Personalmangel in MulhouseSpital suspendiert 169 Ungeimpfte – und wechselt in den Krisenmodus
Seit Mitte September muss das Gesundheitspersonal in Frankreich zwingend geimpft sein. Wer der Pflicht nicht nachkommt, muss gehen. Im Elsass führt dies zu Problemen.

Anderthalb Jahre nach der ersten Coronawelle, die Mulhouse besonders hart getroffen hatte, sind die Spitäler der elsässischen Stadt und ihres Umlands wieder in einem Krisenmodus – wenn auch nicht in einem derart akuten wie damals.
Wohl aber gab die regionale Spitalgruppe GHRMSA am Dienstag bekannt, dass man einen Krisenplan aktiviert und nicht dringliche Operationen verschoben habe. «Das Ziel dieser aussergewöhnlichen Massnahme ist es, die kontinuierliche Versorgung so gut wie möglich zu gewährleisten», erklärt die Gruppe in einem Communiqué.
Grund für die kritische Lage ist diesmal nicht etwa eine stark steigende Zahl an Covid-Patienten, sondern der abrupt gesunkene Personalbestand: 169 Mitarbeiter der Krankenhausgruppe wurden freigestellt, weil sie dem in Frankreich geltenden Impfobligatorium keine Folge leisteten.
So müssen im westlichen Nachbarland bestimmte Berufsgruppen wie Feuerwehrleute, Betreuer oder Pflegekräfte – anders als in der Schweiz – zwingend gegen Covid geimpft sein. Die französische Regierung hatte ihnen bis zum 15. September Zeit gegeben, um sich mindestens eine Impfdosis verabreichen zu lassen.

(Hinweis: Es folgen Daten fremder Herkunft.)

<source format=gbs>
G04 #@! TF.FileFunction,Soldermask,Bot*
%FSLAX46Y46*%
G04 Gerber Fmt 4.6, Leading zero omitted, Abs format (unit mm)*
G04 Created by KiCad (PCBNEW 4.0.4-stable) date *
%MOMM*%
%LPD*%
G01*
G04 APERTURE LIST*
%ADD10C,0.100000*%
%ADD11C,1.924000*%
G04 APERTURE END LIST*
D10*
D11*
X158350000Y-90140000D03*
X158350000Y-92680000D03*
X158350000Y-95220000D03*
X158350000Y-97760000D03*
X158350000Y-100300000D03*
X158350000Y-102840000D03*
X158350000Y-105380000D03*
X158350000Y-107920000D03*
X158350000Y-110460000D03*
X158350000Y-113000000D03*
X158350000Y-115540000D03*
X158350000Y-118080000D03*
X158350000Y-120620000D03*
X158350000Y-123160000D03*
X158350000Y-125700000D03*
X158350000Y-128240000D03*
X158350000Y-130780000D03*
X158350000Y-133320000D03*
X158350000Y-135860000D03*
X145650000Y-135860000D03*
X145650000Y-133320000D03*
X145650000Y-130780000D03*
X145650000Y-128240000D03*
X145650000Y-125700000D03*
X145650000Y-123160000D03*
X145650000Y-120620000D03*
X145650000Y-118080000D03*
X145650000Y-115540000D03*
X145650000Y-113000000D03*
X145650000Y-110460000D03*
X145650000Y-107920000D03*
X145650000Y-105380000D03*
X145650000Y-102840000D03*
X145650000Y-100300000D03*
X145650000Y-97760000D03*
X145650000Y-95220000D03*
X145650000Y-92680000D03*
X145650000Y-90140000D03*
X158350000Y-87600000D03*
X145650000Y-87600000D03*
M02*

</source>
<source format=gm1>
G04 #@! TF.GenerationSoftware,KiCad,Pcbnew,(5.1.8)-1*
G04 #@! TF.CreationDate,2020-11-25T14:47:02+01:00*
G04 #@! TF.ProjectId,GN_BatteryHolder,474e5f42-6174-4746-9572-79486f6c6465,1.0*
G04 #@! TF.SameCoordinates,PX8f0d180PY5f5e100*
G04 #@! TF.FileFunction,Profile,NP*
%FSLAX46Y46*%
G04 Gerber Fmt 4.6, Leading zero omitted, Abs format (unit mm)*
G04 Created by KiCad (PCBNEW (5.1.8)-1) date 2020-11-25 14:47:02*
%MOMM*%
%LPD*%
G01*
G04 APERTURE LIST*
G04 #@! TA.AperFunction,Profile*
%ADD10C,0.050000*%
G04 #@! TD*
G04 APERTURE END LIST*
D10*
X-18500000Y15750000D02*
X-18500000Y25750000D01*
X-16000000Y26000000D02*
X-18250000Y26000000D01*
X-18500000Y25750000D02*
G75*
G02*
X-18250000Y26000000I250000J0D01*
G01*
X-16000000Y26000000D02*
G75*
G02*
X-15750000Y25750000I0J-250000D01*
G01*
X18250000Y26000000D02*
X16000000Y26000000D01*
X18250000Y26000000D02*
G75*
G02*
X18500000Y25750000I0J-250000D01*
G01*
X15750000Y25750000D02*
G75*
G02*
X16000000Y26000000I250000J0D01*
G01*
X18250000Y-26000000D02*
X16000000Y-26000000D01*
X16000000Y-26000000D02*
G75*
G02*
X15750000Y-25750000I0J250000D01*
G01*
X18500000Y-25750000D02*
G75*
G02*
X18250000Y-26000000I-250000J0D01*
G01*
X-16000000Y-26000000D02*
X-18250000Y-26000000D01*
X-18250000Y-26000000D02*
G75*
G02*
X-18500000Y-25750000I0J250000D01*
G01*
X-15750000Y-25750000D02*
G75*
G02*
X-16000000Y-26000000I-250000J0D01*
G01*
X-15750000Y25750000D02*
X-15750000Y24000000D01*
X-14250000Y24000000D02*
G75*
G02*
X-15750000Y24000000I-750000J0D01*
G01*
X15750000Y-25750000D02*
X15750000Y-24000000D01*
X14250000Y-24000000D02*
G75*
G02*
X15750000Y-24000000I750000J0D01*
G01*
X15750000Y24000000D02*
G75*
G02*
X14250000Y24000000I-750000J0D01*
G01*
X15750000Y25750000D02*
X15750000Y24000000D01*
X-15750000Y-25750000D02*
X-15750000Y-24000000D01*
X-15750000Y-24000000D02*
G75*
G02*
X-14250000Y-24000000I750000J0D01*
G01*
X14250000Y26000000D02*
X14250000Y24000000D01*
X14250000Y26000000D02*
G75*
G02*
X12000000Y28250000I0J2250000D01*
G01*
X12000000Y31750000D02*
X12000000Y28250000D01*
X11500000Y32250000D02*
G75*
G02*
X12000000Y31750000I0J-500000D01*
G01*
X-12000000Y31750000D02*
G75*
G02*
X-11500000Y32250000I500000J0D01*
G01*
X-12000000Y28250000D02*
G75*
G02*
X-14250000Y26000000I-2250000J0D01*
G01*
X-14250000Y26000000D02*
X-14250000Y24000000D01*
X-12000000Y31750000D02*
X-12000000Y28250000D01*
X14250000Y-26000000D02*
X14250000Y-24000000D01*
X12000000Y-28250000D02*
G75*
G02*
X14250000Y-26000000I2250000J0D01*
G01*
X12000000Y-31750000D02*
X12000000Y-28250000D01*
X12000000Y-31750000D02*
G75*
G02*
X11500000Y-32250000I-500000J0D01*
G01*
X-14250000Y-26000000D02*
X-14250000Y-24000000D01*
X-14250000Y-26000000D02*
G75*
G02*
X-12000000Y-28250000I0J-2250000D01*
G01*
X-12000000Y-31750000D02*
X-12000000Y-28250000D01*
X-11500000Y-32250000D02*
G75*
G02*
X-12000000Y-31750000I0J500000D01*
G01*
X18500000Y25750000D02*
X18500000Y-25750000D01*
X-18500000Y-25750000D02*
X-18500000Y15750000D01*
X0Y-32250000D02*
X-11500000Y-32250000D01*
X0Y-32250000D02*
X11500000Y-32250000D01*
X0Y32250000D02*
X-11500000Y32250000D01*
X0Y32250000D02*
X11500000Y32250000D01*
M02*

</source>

Die allermeisten der 2,7 Millionen Angestellten im französischen Gesundheitssektor sind der Aufforderung gefolgt, aber nicht ganz alle. Gesundheitsminister Olivier Véran sprach letzte Woche von rund 3000 Personen, die sich der Pflicht widersetzt hätten und freigestellt worden seien. Der Lohn wird ihnen nicht fortbezahlt. «Eine grosse Anzahl dieser Suspendierungen ist nur vorübergehend» und betreffe hauptsächlich Hilfspersonal, fügte Véran hinzu.
Im Fall der Spitalgruppe GHRMSA sieht die Rechnung indes etwas anders aus. Gemäss dem Regionalsender France 3 finden sich unter den 169 Suspendierten 66 Pflegekräfte, 40 Hilfspflegekräfte, 19 Personen aus dem Sekretariat und ein Arzt.
Dies entspricht knapp drei Prozent der Gesamtbelegschaft von rund 6000 Personen – und es reicht, um der Klinikgruppe Probleme zu bereiten. Die jüngste Personalfluktuation akzentuiere chronische Mängel im regionalen Gesundheitswesen, sagt die Spitalleitung. In ihrem Communiqué erklärt sie: Es fehle schon länger an Personal, man habe viele krankheitsbedingte Ausfälle, in der Folge habe man Betten abbauen müssen. Zudem gelte es nach wie vor, eine Pandemie zu bewältigen.
«Wir bedauern, dass wir Operationen verschieben und Patienten warten lassen müssen, aber im Moment ist das die einzige Lösung», betont ein Vertreter des regionalen Gesundheitsamts. Die Aktivierung des Krisenplans, des sogenannten «Plan blanc», bedeute nicht, dass man sich in einer «dramatischen Krise» befinde. «Es handelt sich um ein Instrument, das von der Krankenhausleitung zwecks einfacherer Handhabung der Ressourcen eingesetzt wird», so seine Erklärung im Regionalfernsehen.
«Man stellt uns vor die Tür, ohne uns anzuhören.»
Gleichwohl sorgt der Fall für Aufsehen. In Frankreich ist nämlich von keiner anderen bedeutenden Klinik bekannt, dass sie wegen der Impfpflicht hätte auf den «Plan blanc» umstellen müssen. Zudem hat am Mittwoch vor dem Spital Émile Muller in Mulhouse eine Protestgruppe ihrem Unmut über die Suspendierungen Luft gemacht. «Man stellt uns vor die Tür, ohne uns anzuhören und ohne uns verstehen zu wollen», klagte eine Frau in der Tagesschau des Senders France 2. Demonstranten trugen symbolisch weisse Kittel zu Grabe. Dazu wurde im Chor «Liberté! Liberté!» gerufen – eine Parole, die auch bei Massnahmen- und Impfgegnern in der benachbarten Schweiz beliebt ist.
Die französischen Behörden zeigen sich davon unbeeindruckt. Wer ungeimpft sei, könne vorerst nicht an seinen Arbeitsplatz zurückkehren, lässt das regionale Gesundheitsamt wissen.